With so much attention focused on the explosion of progress in artificial intelligence, you’d be forgiven for missing just how incredible the progress has been in medical science, too. Since January, we’ve been rolling out blood screening for cancer and testing gene editing for Alzheimer’s. We’ve developed several new, highly effective drugs for weight loss. But one of the most incredible recent advances has to be around the malaria vaccine.
Every year, around 250 million people get malaria, with around 620,000 people dying from it — the vast majority of them children. Ninety percent of all malaria deaths occur in sub-Saharan Africa, and malaria often imposes long-term health complications. In countries like Kenya, Nigeria, and Ghana, malaria devastates economies and burdens communities. A child will die from malaria every two minutes.
So, when we got the news of a highly effective and easily produced malaria vaccine, called R21, it was cause for celebration. This new vaccine, developed by Oxford University, was found to be much more effective than the previous best vaccine, made by GSK. As Freethink reported, “In early trials, the vaccine looked to be 77% effective against severe cases of malaria up to a year after dosing — compared to just 30% for the GSK vaccine endorsed by the [World Health Organization (WHO].”
The WHO, however, says the vaccines haven’t been compared head-to-head and expects them to have similarly high efficacy when given right before malaria season. Either way, R21 is universally acknowledged to be much cheaper than GSK’s shot, and it will radically increase the supply of malaria vaccines.
“Why would you allow children to die?”
Recently, though, this scientific and medical success story has hit a bureaucratic wall. The WHO is coordinating the rollout of this new R21 malaria vaccine. Oxford University says it has provided the WHO with all the data they need to evaluate it. Ghana and Nigeria’s health authorities have approved the shot. By all accounts, the Serum Institute of India – the world’s largest manufacturer of vaccines – is ready to go.

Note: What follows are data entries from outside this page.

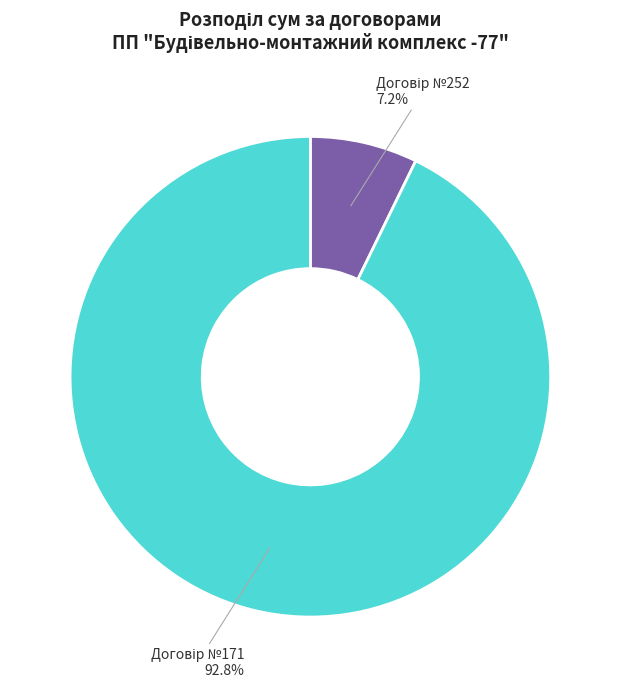

Is there any slice that represents more than half of the pie?

Yes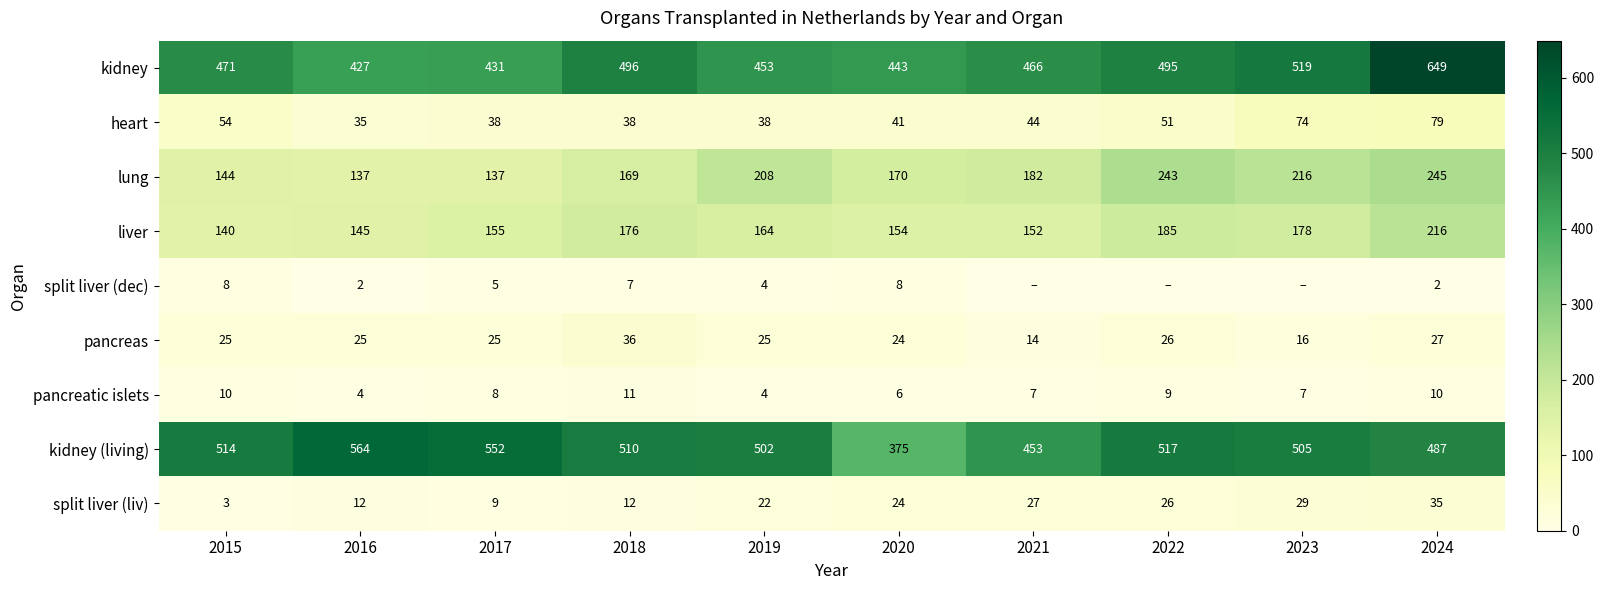

Which series changed the most between 2019 and 2024?

kidney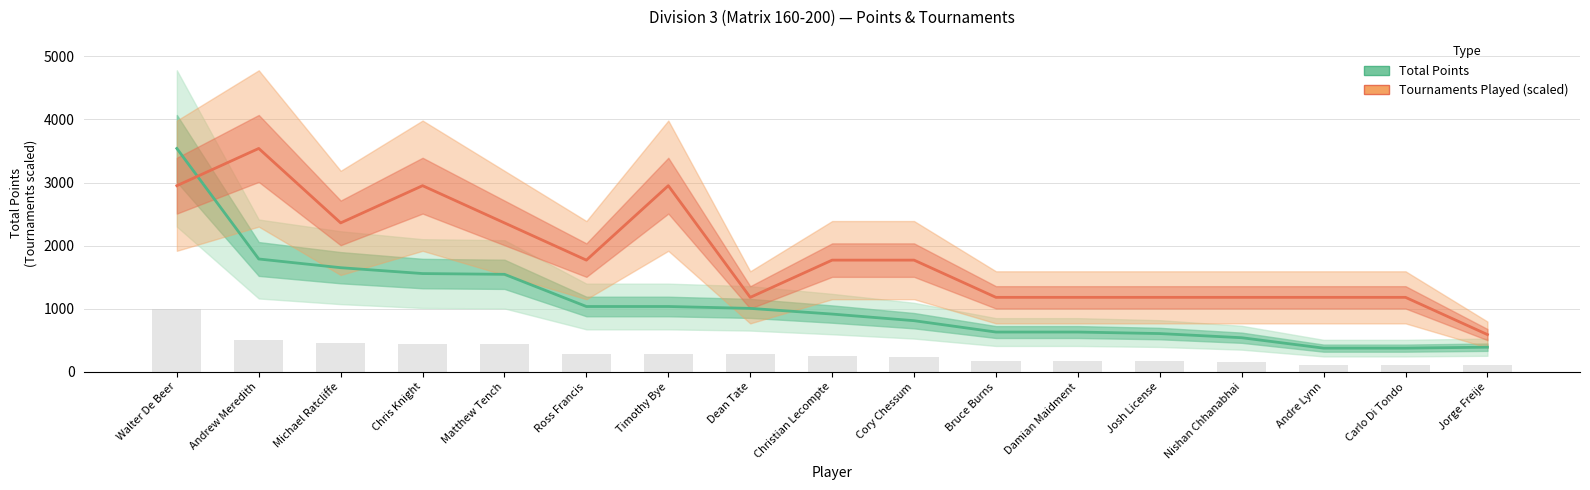

What is the value of the Tournaments Played (scaled) bar at the 8th from the left?

1180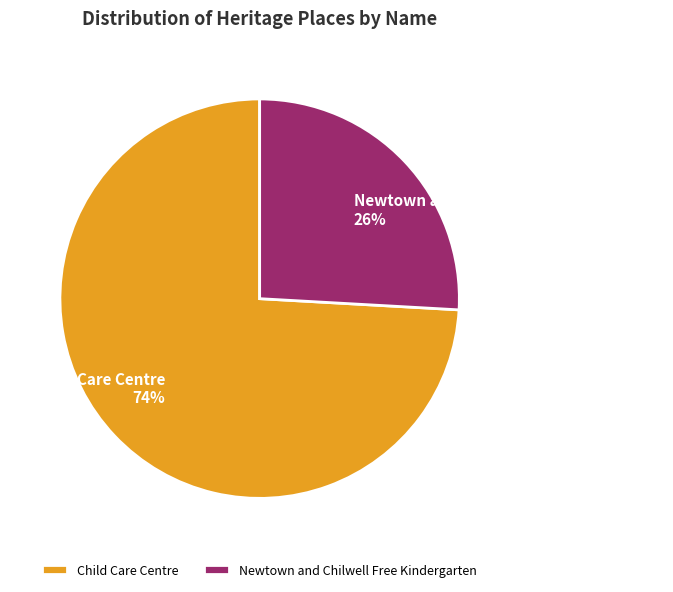

Is it true that Newtown and Chilwell Free Kindergarten is 16% of the pie?

False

The Serum Institute has manufactured 20 million doses of R21 so far and “has already established production capacity for 100 million doses per annum, which will be doubled over the next two years.” The WHO endorsed the vaccine earlier this month and said the shot has been shown to be safe, highly effective, high-impact, and cost-effective.
It came as quite a shock, then, that the WHO has decided to wait several months to distribute the jab and is only targeting distribution by mid-2024. Adrian Hill, the Director of the Jenner Institute at Oxford University, is incredulous.
Hill told the Financial Times, “Why would you allow children to die instead of distributing the vaccine? There’s no sensible answer to that — of course, you wouldn’t. … There’s plenty of vaccine, let’s get it out there this year. We’ve done our best to answer huge amounts of questions, none of which a mother with a child at risk of malaria would be interested in.”
The WHO told the Financial Times that mid-2024 is a “conservative” estimate and hopes that it will be rolled out sooner. But every month’s delay means potentially thousands of children may die from malaria unnecessarily.
Isn’t this an “emergency”?
The WHO’s slow movement on malaria is all the more perplexing when you compare it with how quickly the COVID-19 vaccines were reviewed, approved, and distributed. The need is urgent: close to half a million children under the age of five will die from malaria this year.
Oxford’s Hill makes the comparison explicit. While COVID-19 vaccines were distributed “within weeks” of approval, he says, tens of millions of doses of R21 are just sitting in a fridge in India. Hill told the Financial Times, “We’d like to see the same importance given to the malaria vaccine [as COVID] for children in Africa. … We don’t think this would be fair to rural African countries if they were not provided with the same rapidity of review and supply.”
The WHO says it agrees “everything should be done” to expedite the process, which it says is essential for “safety, quality and trust,” but it isn’t clear why things aren’t in fact moving as fast as they did for COVID-19 or what needs to happen to go faster.
Two biases may be at play here.
The first is a damaging and depressing application of “novelty bias,” where we place more emphasis on new experiences or dangers than old and familiar ones. We’ve always had malaria. we’ve always had malaria deaths. COVID-19 was new, so it was treated with special attention and urgency. We’re wired to not see something as an “emergency” if it happens every year — even if hundreds of thousands are dying from it. The novel coronavirus emerged in late 2019, and the first vaccines were approved in late 2020. Malaria vaccine research has been going on for decades, so a delay of several months doesn’t seem like much.
The second potential bias is the fact that while malaria deaths are overwhelmingly concentrated in sub-Saharan Africa, COVID-19 affected far more people around the world. It also affected richer and more developed countries, where vaccine rollout would be more lucrative for pharmaceutical companies.
There seems to be little reason to delay the distribution of the malaria vaccine, especially given that we’ve now seen how rapidly it could be done, when the world puts its collective mind to it.